Unlike so many potters, my first experiences with clay were not happy ones. I've often read of the almost epiphanous and life-altering moment when a potter first encounters the clay medium. I had that experience, but it was when I first walked into the Printmaking studio of the University where I was working for a Bachelor of Fine Arts degree. The smell of the chemicals and the warm look of a freshly inked copper plate took my breath away. I never wanted to leave. I only later took a pottery class as an elective and as a curiosity. My wide-eyed roommate was taking pottery classes, and was creating wonderful full-blown pots finished in subtle shades of lilac and softest blue, almost from the first moment she sat at the wheel. How hard could it be? Very hard, I was to find out. I spent hours and hours at that wheel until the skin was scraped from the sides of my hands and they were bloody only to end up with a brown lumpy sort of"bowl something"... or something. It didn't help that our teacher's critiques consisted of his holding up one of our pots, saying it was bad, and then opening his fingers to let it drop to the floor where it shattered back to it's original raw clay state. I decided that I was not a potter, and dropped the class. The best compliment that I was probably ever given was by that exacting taskmaster teacher when he found out that I was leaving the class. "It's too bad that you're dropping out," he remarked, "I think you might possibly have a good sense of form.....but, oh well." He shrugged and walked away. I left with a slight sense of regret, but went happily back to what I considered home - the studio where I could draw and make lithographs and etchings.
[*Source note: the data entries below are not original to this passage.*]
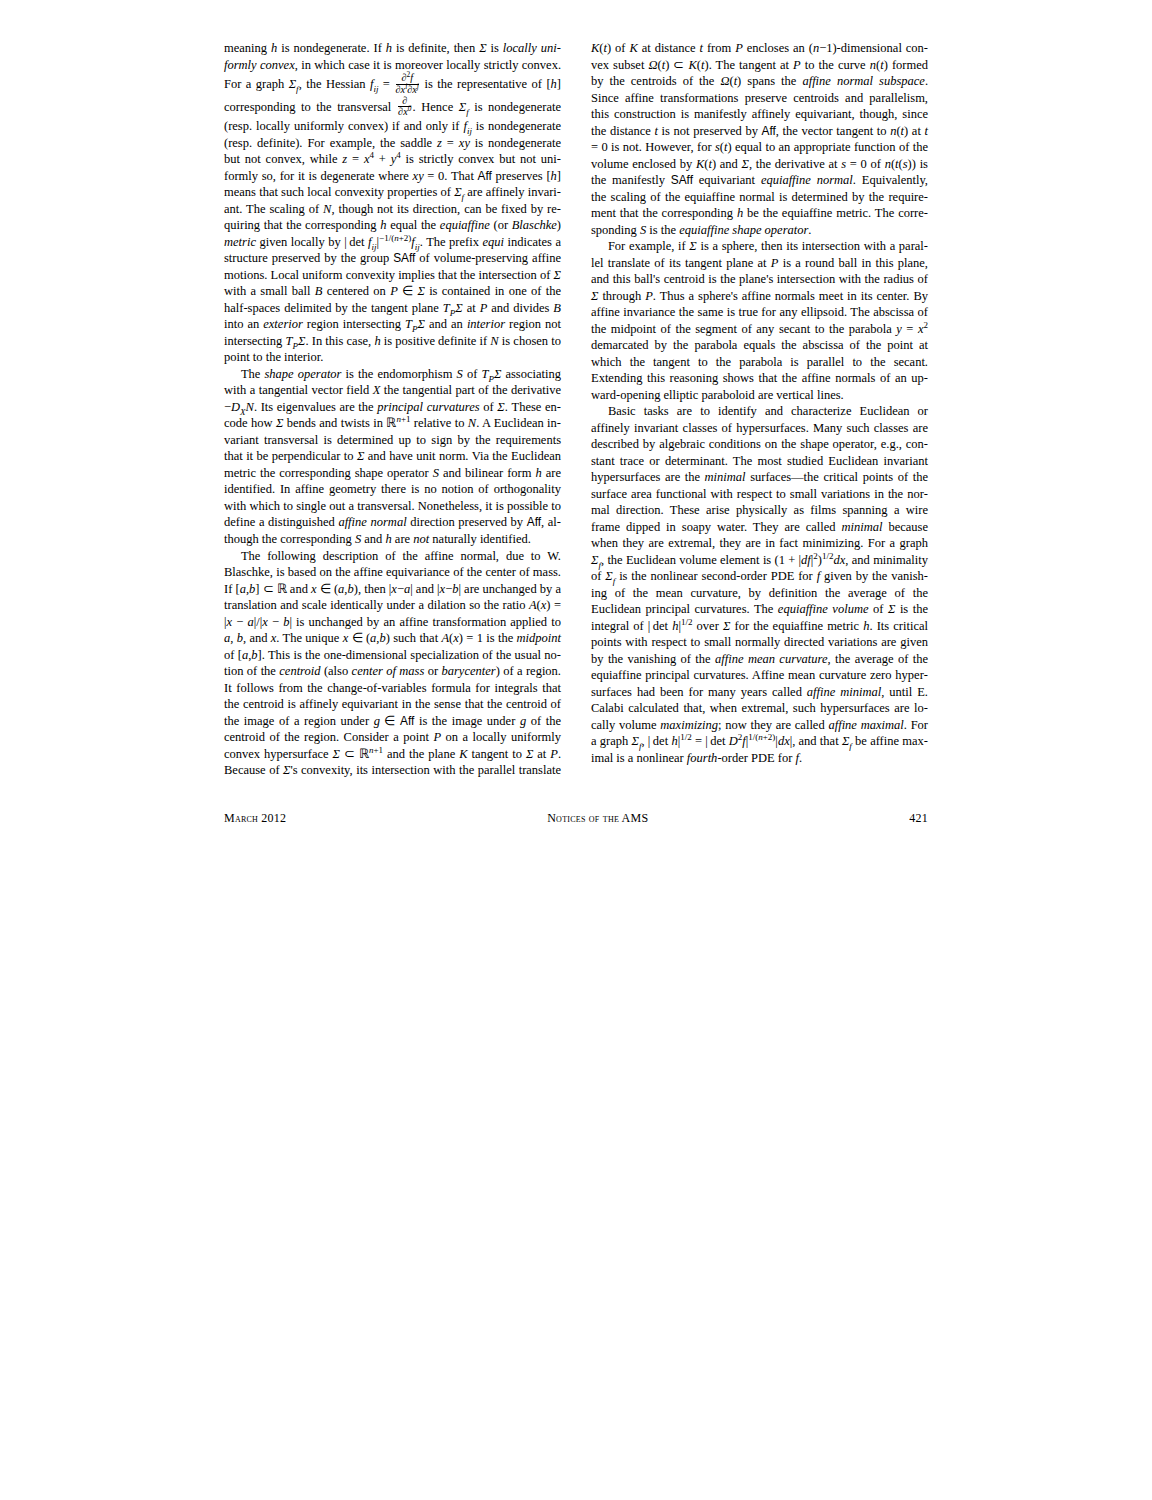meaning h is nondegenerate. If h is definite, then Σ is locally uniformly convex, in which case it is moreover locally strictly convex. For a graph Σf, the Hessian fij = ∂2f∂xi∂xj is the representative of [h] corresponding to the transversal ∂∂x0. Hence Σf is nondegenerate (resp. locally uniformly convex) if and only if fij is nondegenerate (resp. definite). For example, the saddle z = xy is nondegenerate but not convex, while z = x4 + y4 is strictly convex but not uniformly so, for it is degenerate where xy = 0. That Aff preserves [h] means that such local convexity properties of Σf are affinely invariant. The scaling of N, though not its direction, can be fixed by requiring that the corresponding h equal the equiaffine (or Blaschke) metric given locally by | det fij|−1/(n+2)fij. The prefix equi indicates a structure preserved by the group SAff of volume-preserving affine motions. Local uniform convexity implies that the intersection of Σ with a small ball B centered on P ∈ Σ is contained in one of the half-spaces delimited by the tangent plane TPΣ at P and divides B into an exterior region intersecting TPΣ and an interior region not intersecting TPΣ. In this case, h is positive definite if N is chosen to point to the interior.
The shape operator is the endomorphism S of TPΣ associating with a tangential vector field X the tangential part of the derivative −DXN. Its eigenvalues are the principal curvatures of Σ. These encode how Σ bends and twists in ℝn+1 relative to N. A Euclidean invariant transversal is determined up to sign by the requirements that it be perpendicular to Σ and have unit norm. Via the Euclidean metric the corresponding shape operator S and bilinear form h are identified. In affine geometry there is no notion of orthogonality with which to single out a transversal. Nonetheless, it is possible to define a distinguished affine normal direction preserved by Aff, although the corresponding S and h are not naturally identified.
The following description of the affine normal, due to W. Blaschke, is based on the affine equivariance of the center of mass. If [a,b] ⊂ ℝ and x ∈ (a,b), then |x−a| and |x−b| are unchanged by a translation and scale identically under a dilation so the ratio A(x) = |x − a|/|x − b| is unchanged by an affine transformation applied to a, b, and x. The unique x ∈ (a,b) such that A(x) = 1 is the midpoint of [a,b]. This is the one-dimensional specialization of the usual notion of the centroid (also center of mass or barycenter) of a region. It follows from the change-of-variables formula for integrals that the centroid is affinely equivariant in the sense that the centroid of the image of a region under g ∈ Aff is the image under g of the centroid of the region. Consider a point P on a locally uniformly convex hypersurface Σ ⊂ ℝn+1 and the plane K tangent to Σ at P. Because of Σ's convexity, its intersection with the parallel translate K(t) of K at distance t from P encloses an (n−1)-dimensional convex subset Ω(t) ⊂ K(t). The tangent at P to the curve n(t) formed by the centroids of the Ω(t) spans the affine normal subspace. Since affine transformations preserve centroids and parallelism, this construction is manifestly affinely equivariant, though, since the distance t is not preserved by Aff, the vector tangent to n(t) at t = 0 is not. However, for s(t) equal to an appropriate function of the volume enclosed by K(t) and Σ, the derivative at s = 0 of n(t(s)) is the manifestly SAff equivariant equiaffine normal. Equivalently, the scaling of the equiaffine normal is determined by the requirement that the corresponding h be the equiaffine metric. The corresponding S is the equiaffine shape operator.
For example, if Σ is a sphere, then its intersection with a parallel translate of its tangent plane at P is a round ball in this plane, and this ball's centroid is the plane's intersection with the radius of Σ through P. Thus a sphere's affine normals meet in its center. By affine invariance the same is true for any ellipsoid. The abscissa of the midpoint of the segment of any secant to the parabola y = x2 demarcated by the parabola equals the abscissa of the point at which the tangent to the parabola is parallel to the secant. Extending this reasoning shows that the affine normals of an upward-opening elliptic paraboloid are vertical lines.
Basic tasks are to identify and characterize Euclidean or affinely invariant classes of hypersurfaces. Many such classes are described by algebraic conditions on the shape operator, e.g., constant trace or determinant. The most studied Euclidean invariant hypersurfaces are the minimal surfaces—the critical points of the surface area functional with respect to small variations in the normal direction. These arise physically as films spanning a wire frame dipped in soapy water. They are called minimal because when they are extremal, they are in fact minimizing. For a graph Σf, the Euclidean volume element is (1 + |df|2)1/2dx, and minimality of Σf is the nonlinear second-order PDE for f given by the vanishing of the mean curvature, by definition the average of the Euclidean principal curvatures. The equiaffine volume of Σ is the integral of | det h|1/2 over Σ for the equiaffine metric h. Its critical points with respect to small normally directed variations are given by the vanishing of the affine mean curvature, the average of the equiaffine principal curvatures. Affine mean curvature zero hypersurfaces had been for many years called affine minimal, until E. Calabi calculated that, when extremal, such hypersurfaces are locally volume maximizing; now they are called affine maximal. For a graph Σf, | det h|1/2 = | det D2f|1/(n+2)|dx|, and that Σf be affine maximal is a nonlinear fourth-order PDE for f.
March 2012
Notices of the AMS
421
It was only years later, while living in France that I could revisit the possibilities of clay. Somewhere along the way I came to realize the limitations for me of working in two-dimensions. I needed to be making something that took up space. I seemed to need the structure of the vessel for it's possibilities of form, the shape of space that it could envelope and the outside blank expanse for surface decoration. There was also the as-yet undefined connection I began to feel with those before me who also made fine things with their hands, probably stemming from growing up around hardworking farm women whose only outlet for their abundant creativity were the domestic arts, and the excitement they displayed when they proudly showed each other their fine embroidery, crochet, needlework and quilts.
So it was that I began my long-postponed and difficult journey with clay.